Hugging Face provides access to thousands of open-source models through their Inference API. Great for experimentation with cutting-edge models. Model Class: HuggingFaceModel

Authentication

Environment Variables

export HF_TOKEN="hf_..."

Using infer_model

from upsonic import infer_model

model = infer_model("huggingface/meta-llama/Llama-3.3-70B-Instruct")

Manual Configuration

from upsonic.models.huggingface import HuggingFaceModel, HuggingFaceModelSettings

settings = HuggingFaceModelSettings(
    max_tokens=2048,
    temperature=0.7
)

model = HuggingFaceModel(
    model_name="meta-llama/Llama-3.3-70B-Instruct",
    settings=settings
)

Examples

Basic Usage

from upsonic import Agent, Task, infer_model

model = infer_model("huggingface/meta-llama/Llama-3.3-70B-Instruct")
agent = Agent(model=model)

task = Task("Explain deep learning")
result = agent.do(task)

With Reasoning Models

from upsonic import Agent, Task, infer_model

# DeepSeek R1 reasoning model
model = infer_model("huggingface/deepseek-ai/DeepSeek-R1")
agent = Agent(model=model)

task = Task("Solve this math problem step by step: ...")
result = agent.do(task)

With Qwen Models

from upsonic import Agent, Task, infer_model

# Qwen's large model
model = infer_model("huggingface/Qwen/Qwen3-235B-A22B")
agent = Agent(model=model)

task = Task("Generate Python code for web scraping")
result = agent.do(task)

Prompt Caching

Hugging Face does not currently support native prompt caching. Best Practice: Use memory for conversation context:
from upsonic import Agent, Task, infer_model
from upsonic.storage.memory import Memory
from upsonic.storage.providers.in_memory import InMemoryStorage

storage = InMemoryStorage()
memory = Memory(storage=storage, session_id="session-123")

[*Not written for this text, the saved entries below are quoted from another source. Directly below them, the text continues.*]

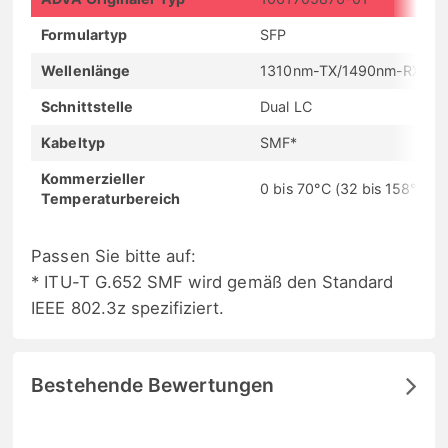
Formulartyp
SFP
Wellenlänge
1310nm-TX/1490nm-RX
Schnittstelle
Dual LC
Kabeltyp
SMF*
Kommerzieller
0 bis 70°C (32 bis 158°F)
Temperaturbereich
Passen Sie bitte auf:
* ITU-T G.652 SMF wird gemäß den Standard
IEEE 802.3z spezifiziert.
Bestehende Bewertungen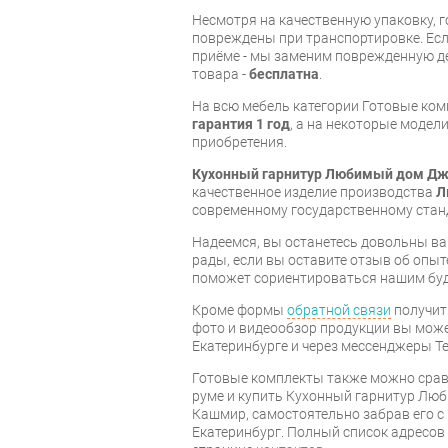
Несмотря на качественную упаковку, 
повреждены при транспортировке. Есл
приёме - мы заменим поврежденную д
товара -
бесплатна
.
На всю мебель категории Готовые ко
гарантия 1 год
, а на некоторые модели
приобретения.
Кухонный гарнитур Любимый дом Д
качественное изделие производства
Л
современному государственному стан
Надеемся, вы останетесь довольны ва
рады, если вы оставите отзыв об опыт
поможет сориентироваться нашим бу
Кроме формы
обратной связи
получит
фото и видеообзор продукции вы может
Екатеринбурге и через мессенджеры Te
Готовые комплекты также можно срав
руме и купить Кухонный гарнитур Лю
Кашмир, самостоятельно забрав его с 
Екатеринбург. Полный список адресов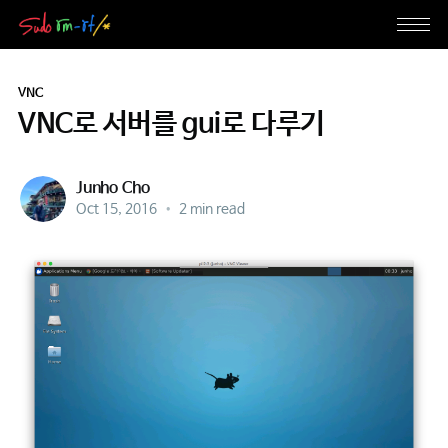
VNC
VNC로 서버를 gui로 다루기
Junho Cho
Oct 15, 2016
•
2 min read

model = infer_model("huggingface/meta-llama/Llama-3.3-70B-Instruct")
agent = Agent(model=model, memory=memory)

Model Parameters

Base Settings

ParameterTypeDescriptionDefault
max_tokensintMaximum tokens to generateModel default
temperaturefloatSampling temperature1.0
top_pfloatNucleus sampling1.0
seedintRandom seedNone
stop_sequenceslist[str]Stop sequencesNone
presence_penaltyfloatToken presence penalty0.0
frequency_penaltyfloatToken frequency penalty0.0

Example Configuration

from upsonic.models.huggingface import HuggingFaceModel, HuggingFaceModelSettings

settings = HuggingFaceModelSettings(
    max_tokens=2048,
    temperature=0.7,
    top_p=0.9,
    seed=42,
    presence_penalty=0.1,
    frequency_penalty=0.1
)

model = HuggingFaceModel(
    model_name="meta-llama/Llama-3.3-70B-Instruct",
    settings=settings
)

Available Models

Meta Llama

  • meta-llama/Llama-3.3-70B-Instruct: Latest Llama
  • meta-llama/Llama-4-Scout-17B-16E-Instruct: Llama 4 small
  • meta-llama/Llama-4-Maverick-17B-128E-Instruct: Llama 4 large context

DeepSeek

  • deepseek-ai/DeepSeek-R1: Reasoning model

Qwen

  • Qwen/Qwen3-235B-A22B: Large model
  • Qwen/Qwen3-32B: Efficient model
  • Qwen/Qwen2.5-72B-Instruct: Previous generation
  • Qwen/QwQ-32B: Reasoning model

Model Selection Guide

ModelSizeBest For
Llama 3.3 70B70BBalanced performance
Llama 4 Scout17BFast inference
Llama 4 Maverick17BLong contexts
DeepSeek R1LargeReasoning tasks
Qwen 3 235B235BComplex tasks
Qwen 3 32B32BEfficient processing

Best Practices

  1. Choose Right Model Size: Balance performance and cost
  2. Check Model Availability: Some models require approval
  3. Handle Rate Limits: Free tier has limitations
  4. Use Pro Subscription: For higher limits
  5. Monitor Costs: Paid usage can add up
  6. Test Before Production: Verify model quality

Rate Limits

Free Tier

  • Limited requests per minute
  • May experience queuing
  • Good for testing

Pro Subscription

  • Higher rate limits
  • Priority access
  • Better for production

Troubleshooting

Model Loading Errors

# Some models require explicit access approval
# Visit model page on Hugging Face to request access

Token Limit Exceeded

from upsonic.models.huggingface import HuggingFaceModelSettings

# Reduce max_tokens
settings = HuggingFaceModelSettings(
    max_tokens=1024  # Lower limit
)

Rate Limiting

import asyncio
from upsonic.utils.package.exception import ModelHTTPError

async def request_with_retry(agent, task, max_retries=3):
    for attempt in range(max_retries):
        try:
            return agent.do(task)
        except ModelHTTPError as e:
            if e.status_code == 429:
                wait_time = 2 ** attempt
                await asyncio.sleep(wait_time)
            else:
                raise